→ **Assignment**:
Can you reproduce the passage on organizational learning and memory word for word, between "4. Organizational Memory" and "and the irrelevant).", inclusive?
____ Source extract
After a number of additional trials, interchange Al and Bl. One would predict that the groups would continue to use their respective patterns. After a few more trials, interchange A2 with B2, then A3 with B3, and so on until the original wheel group is populated by Bl through B5, and the original circle group by Al through A5. We would predict that the A’s would now be communicating in a circle pattern and the B’s in a wheel pattern. If the experiment works as predicted, it demonstrates an emergent property of an organization—a persistence of pattern that survives a complete replacement of the individuals who enact the pattern.

The Problem of Sustaining Distinctiveness. The example of the deviant uni- versity can be extended to virtually all organizational innovation. Among the costs of being first—whether in products, in methods of marketing, in organizational procedures, or what not—are the costs of instilling in members of the organization the knowledge, beliefs, and values that are necessary for implementing the new goals. And these costs can be exceedingly large (as they are in the case of a university). The tasks of management are quite different in organizations that can recruit employees who are prefashioned, so to speak, than they are in organizations that wish to create and maintain, along some dimensions, idiosyncratic subcultures.

The mechanisms that can enable an organization to deviate from the culture in which it is embedded are, therefore, a major topic in organizational learning. As my university example suggests, this topic can be examined in the field, and particularly in a historical vein, by following the course of events in organizations that seek to distance themselves along one or more dimensions from the surrounding culture.

4. Organizational Memory

Retaining the unique traits of an organization is a part of the more general phenomena of organizational memory. Because much of the memory of organizations is stored in human heads, and only a little of it in procedures put down on paper (or held in computer memories), turnover of personnel is a great enemy of long-term organizational memory. This natural erosion of memory with time has, of course, both its advantages and disadvantages. In the previous section I emphasized one of its disadvantages. Its advantage is that it automatically removes outdated irrelevancies (but without discriminating between the relevant and the irrelevant).

Turning from the erosion problem, how are we to characterize an organization’s memories? Research in cognitive psychology in recent years has made great progress in understanding human expertise, and what has been learned was summarized in the commentary on Chapter V. The knowledge of experts is stored in the form of an indexed encyclopedia, which is technically referred to as a production system, so that whenever appropriate cues are evoked by a stimulus, access is provided to the corresponding chunk in semantic memory. Armed with knowledge stored in his or her production system, the expert is prepared (but only in the domain of expertise) to respond to many situations “intuitively”—that is, by recognizing the situation and evoking an appropriate response—and also to draw on the stored productions for more protracted and systematic analysis of difficult problems.

Against the background of this picture of expertise, the memories of an organization can be represented as a vast collection of production systems. This representation becomes much more than a metaphor as we see more and more examples of human expertise captured in automated expert systems. One motive for such automation, but certainly not the only one, is that it makes organizational memory less vulnerable to personnel turnover.
________
____ The data
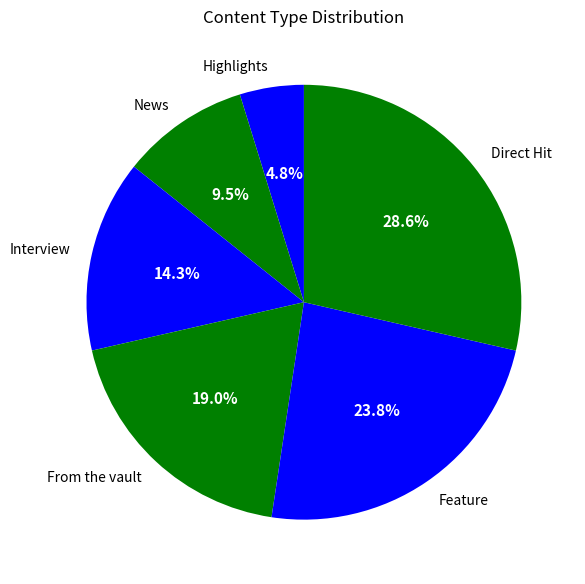

Count the number of slices in the pie.

6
________
→ **Task output**:
4. Organizational Memory

Retaining the unique traits of an organization is a part of the more general phenomena of organizational memory. Because much of the memory of organizations is stored in human heads, and only a little of it in procedures put down on paper (or held in computer memories), turnover of personnel is a great enemy of long-term organizational memory. This natural erosion of memory with time has, of course, both its advantages and disadvantages. In the previous section I emphasized one of its disadvantages. Its advantage is that it automatically removes outdated irrelevancies (but without discriminating between the relevant and the irrelevant).